_Exercise_
Reproduce the records from their first line through the line containing "[500, 476, 798, 607]", inclusive, replacing "diesel engine" with "locomotive" and leaving everything else as it is.

[Stored items]
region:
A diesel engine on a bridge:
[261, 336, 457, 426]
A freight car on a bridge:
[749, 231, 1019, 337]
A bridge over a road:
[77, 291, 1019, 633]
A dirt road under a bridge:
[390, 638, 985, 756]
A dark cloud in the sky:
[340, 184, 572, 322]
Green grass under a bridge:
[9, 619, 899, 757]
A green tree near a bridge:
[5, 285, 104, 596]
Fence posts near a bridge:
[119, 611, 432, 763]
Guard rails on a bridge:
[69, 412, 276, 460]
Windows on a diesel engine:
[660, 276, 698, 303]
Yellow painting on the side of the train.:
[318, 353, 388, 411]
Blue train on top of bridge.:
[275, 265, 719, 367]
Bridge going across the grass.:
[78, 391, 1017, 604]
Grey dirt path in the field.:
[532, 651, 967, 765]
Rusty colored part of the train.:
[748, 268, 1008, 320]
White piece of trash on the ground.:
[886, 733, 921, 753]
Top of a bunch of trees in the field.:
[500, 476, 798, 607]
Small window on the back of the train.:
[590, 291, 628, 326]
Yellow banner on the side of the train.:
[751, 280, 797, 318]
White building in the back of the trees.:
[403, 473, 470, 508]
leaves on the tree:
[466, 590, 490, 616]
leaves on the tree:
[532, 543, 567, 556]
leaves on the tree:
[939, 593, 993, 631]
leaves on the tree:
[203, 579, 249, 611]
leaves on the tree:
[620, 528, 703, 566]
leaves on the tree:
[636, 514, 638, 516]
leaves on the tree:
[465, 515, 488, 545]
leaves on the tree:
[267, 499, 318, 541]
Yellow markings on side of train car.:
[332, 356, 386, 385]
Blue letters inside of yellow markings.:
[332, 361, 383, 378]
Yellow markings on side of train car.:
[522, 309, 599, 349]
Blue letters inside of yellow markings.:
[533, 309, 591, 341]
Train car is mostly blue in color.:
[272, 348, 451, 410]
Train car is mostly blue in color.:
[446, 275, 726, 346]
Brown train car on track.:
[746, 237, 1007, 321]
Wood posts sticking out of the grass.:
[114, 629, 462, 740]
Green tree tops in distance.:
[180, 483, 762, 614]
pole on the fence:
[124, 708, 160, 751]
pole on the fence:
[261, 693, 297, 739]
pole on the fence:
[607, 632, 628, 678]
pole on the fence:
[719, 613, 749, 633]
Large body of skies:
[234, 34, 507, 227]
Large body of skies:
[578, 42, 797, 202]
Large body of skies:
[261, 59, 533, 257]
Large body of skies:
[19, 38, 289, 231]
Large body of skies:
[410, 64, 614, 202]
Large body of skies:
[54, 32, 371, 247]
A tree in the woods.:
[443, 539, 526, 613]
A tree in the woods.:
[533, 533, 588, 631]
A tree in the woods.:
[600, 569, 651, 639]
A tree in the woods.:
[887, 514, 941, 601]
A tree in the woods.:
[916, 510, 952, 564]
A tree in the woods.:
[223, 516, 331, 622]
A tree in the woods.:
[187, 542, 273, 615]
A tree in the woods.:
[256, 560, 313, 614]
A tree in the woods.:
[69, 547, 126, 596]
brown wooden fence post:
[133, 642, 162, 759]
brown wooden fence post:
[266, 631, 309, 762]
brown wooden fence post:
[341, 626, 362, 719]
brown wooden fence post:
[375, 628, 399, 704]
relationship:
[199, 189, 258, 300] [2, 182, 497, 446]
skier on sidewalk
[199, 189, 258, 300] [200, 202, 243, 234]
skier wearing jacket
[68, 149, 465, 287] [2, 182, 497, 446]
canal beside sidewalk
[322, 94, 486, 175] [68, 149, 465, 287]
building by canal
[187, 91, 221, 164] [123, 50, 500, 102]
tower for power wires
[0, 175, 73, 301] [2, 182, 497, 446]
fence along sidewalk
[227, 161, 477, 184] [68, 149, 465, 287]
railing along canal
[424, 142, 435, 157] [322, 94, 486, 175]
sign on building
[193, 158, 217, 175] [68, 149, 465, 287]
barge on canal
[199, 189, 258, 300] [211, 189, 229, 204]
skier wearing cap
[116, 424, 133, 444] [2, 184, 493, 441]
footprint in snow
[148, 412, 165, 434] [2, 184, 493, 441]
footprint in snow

_Response below_
region:
A locomotive on a bridge:
[261, 336, 457, 426]
A freight car on a bridge:
[749, 231, 1019, 337]
A bridge over a road:
[77, 291, 1019, 633]
A dirt road under a bridge:
[390, 638, 985, 756]
A dark cloud in the sky:
[340, 184, 572, 322]
Green grass under a bridge:
[9, 619, 899, 757]
A green tree near a bridge:
[5, 285, 104, 596]
Fence posts near a bridge:
[119, 611, 432, 763]
Guard rails on a bridge:
[69, 412, 276, 460]
Windows on a locomotive:
[660, 276, 698, 303]
Yellow painting on the side of the train.:
[318, 353, 388, 411]
Blue train on top of bridge.:
[275, 265, 719, 367]
Bridge going across the grass.:
[78, 391, 1017, 604]
Grey dirt path in the field.:
[532, 651, 967, 765]
Rusty colored part of the train.:
[748, 268, 1008, 320]
White piece of trash on the ground.:
[886, 733, 921, 753]
Top of a bunch of trees in the field.:
[500, 476, 798, 607]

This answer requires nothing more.